* _What to work on_
Please reproduce every line of the data below word for word, omitting the pictures.

* _Records shown_

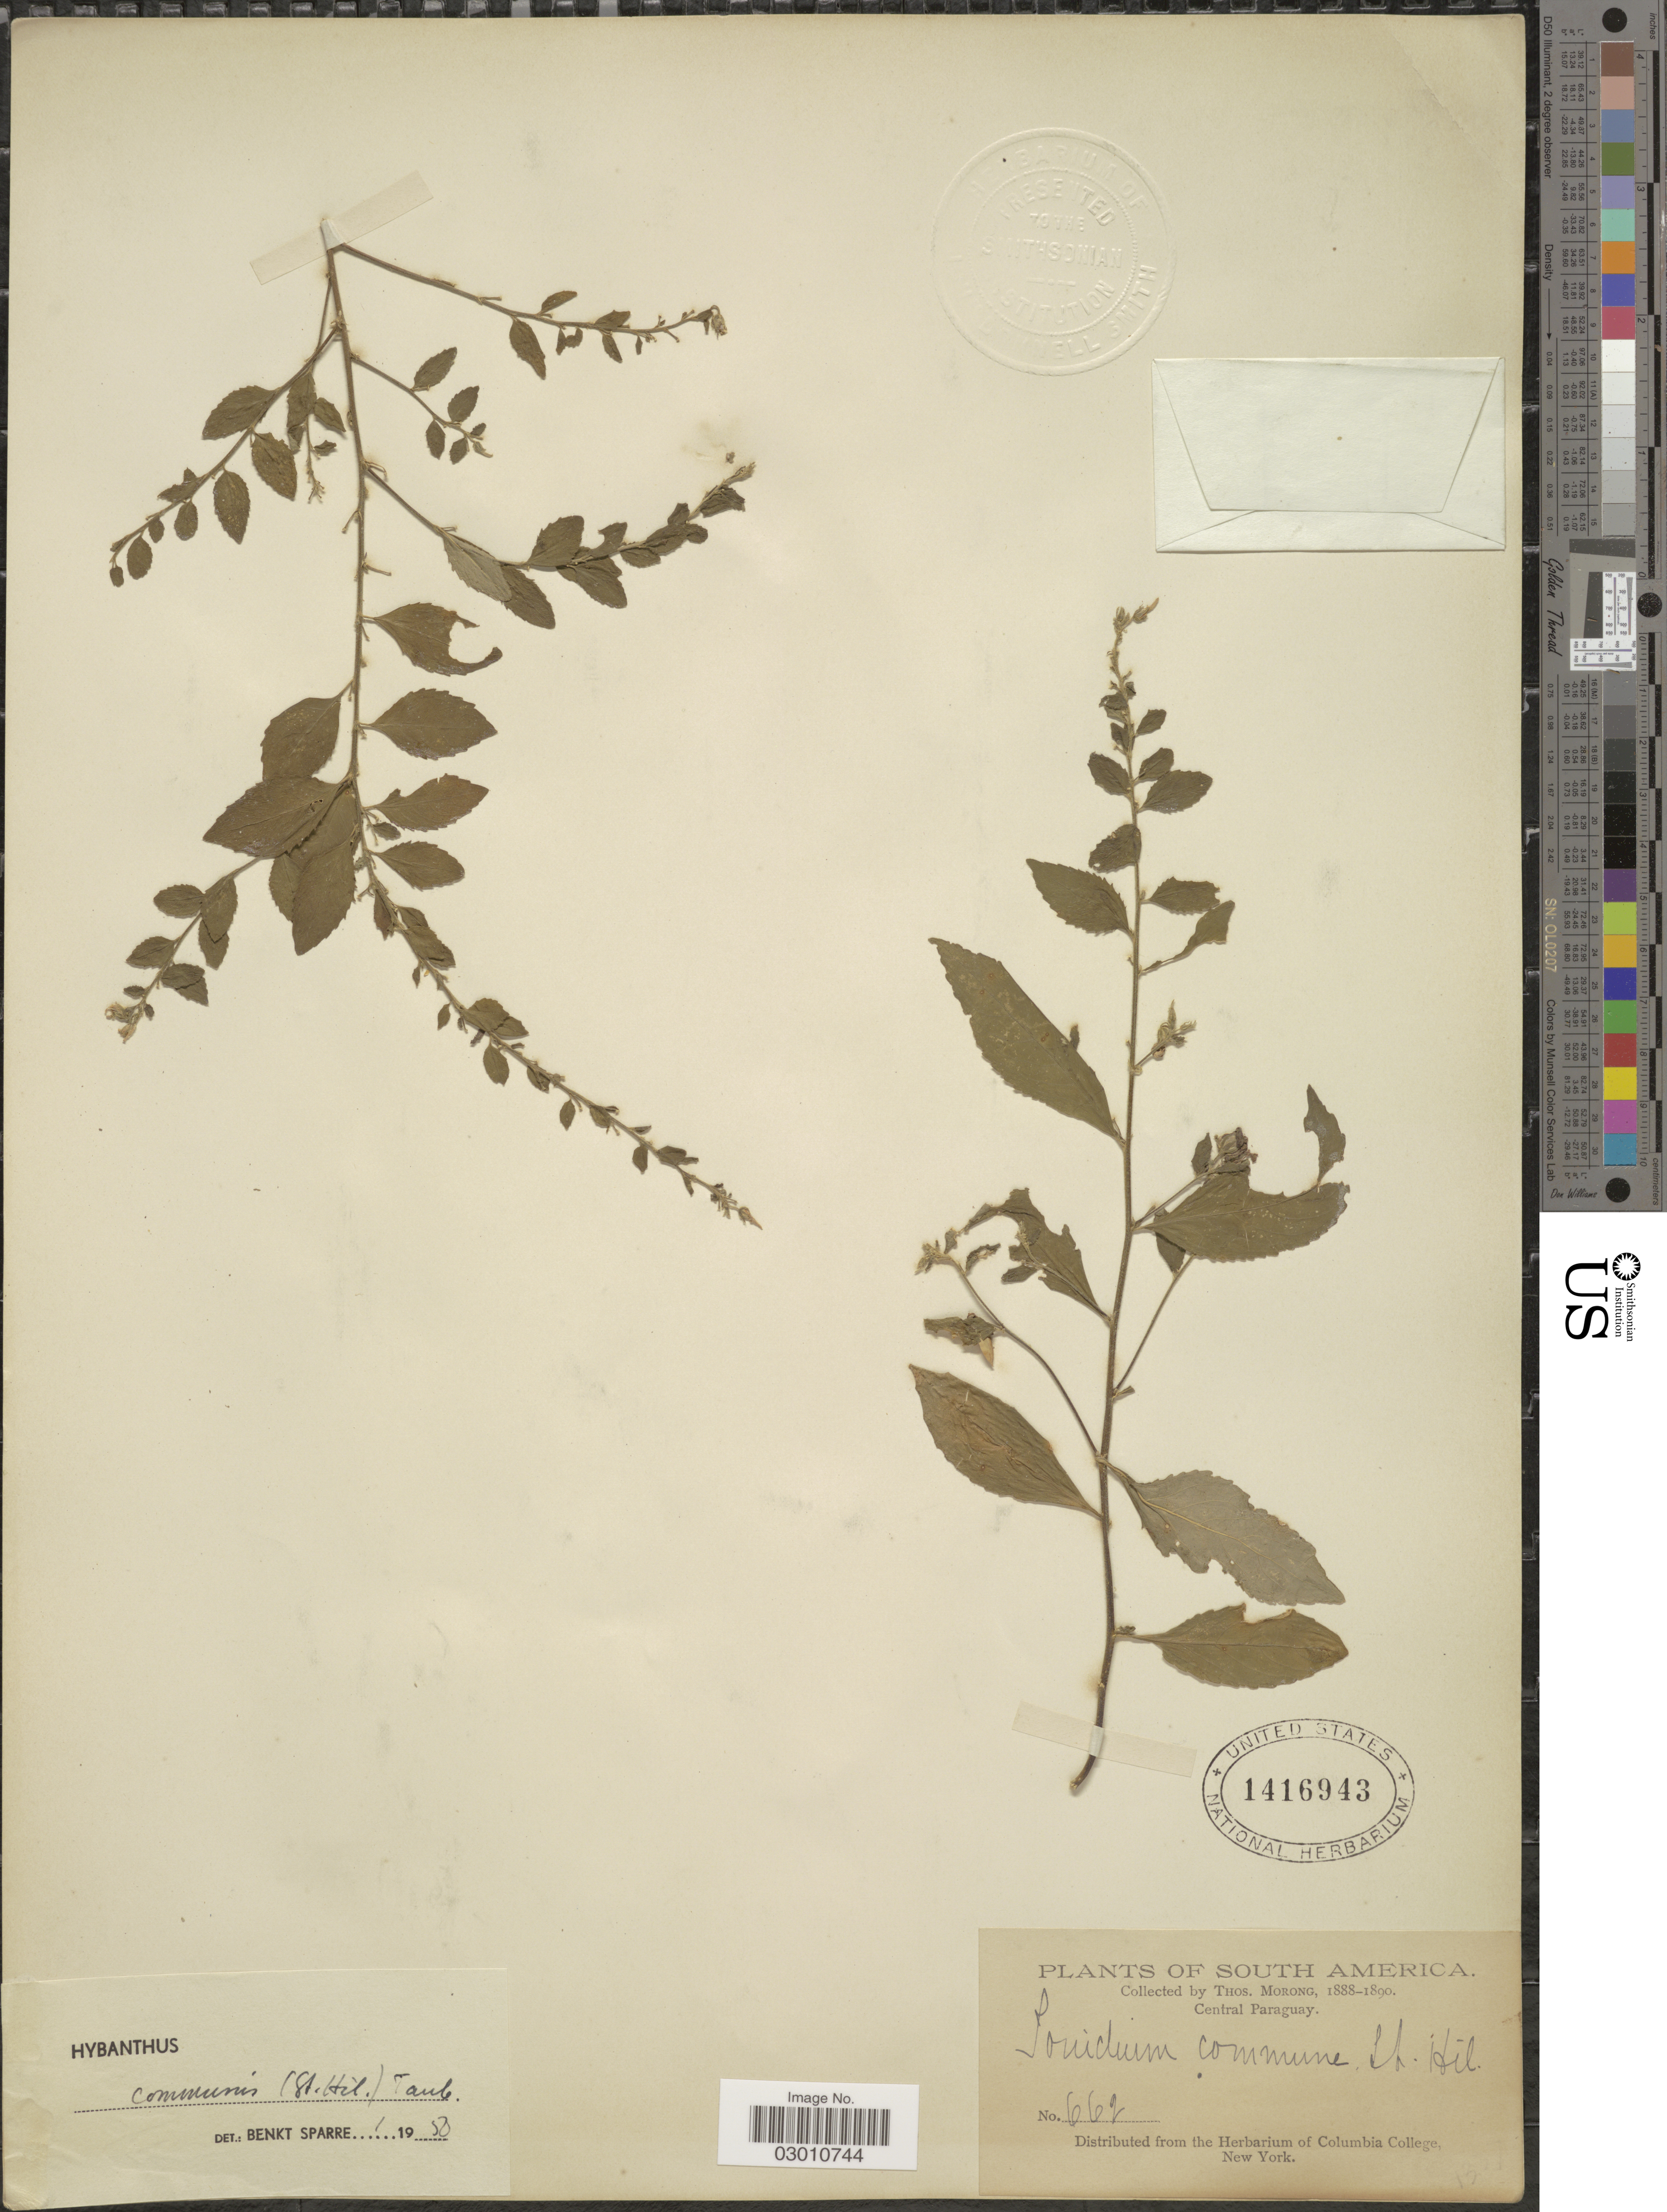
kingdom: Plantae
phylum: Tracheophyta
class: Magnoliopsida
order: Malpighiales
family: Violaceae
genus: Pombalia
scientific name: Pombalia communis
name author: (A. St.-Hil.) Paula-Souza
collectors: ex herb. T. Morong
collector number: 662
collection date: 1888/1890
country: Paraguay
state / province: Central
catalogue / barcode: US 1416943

* _Exercise answer_
kingdom: Plantae
phylum: Tracheophyta
class: Magnoliopsida
order: Malpighiales
family: Violaceae
genus: Pombalia
scientific name: Pombalia communis
name author: (A. St.-Hil.) Paula-Souza
collectors: ex herb. T. Morong
collector number: 662
collection date: 1888/1890
country: Paraguay
state / province: Central
catalogue / barcode: US 1416943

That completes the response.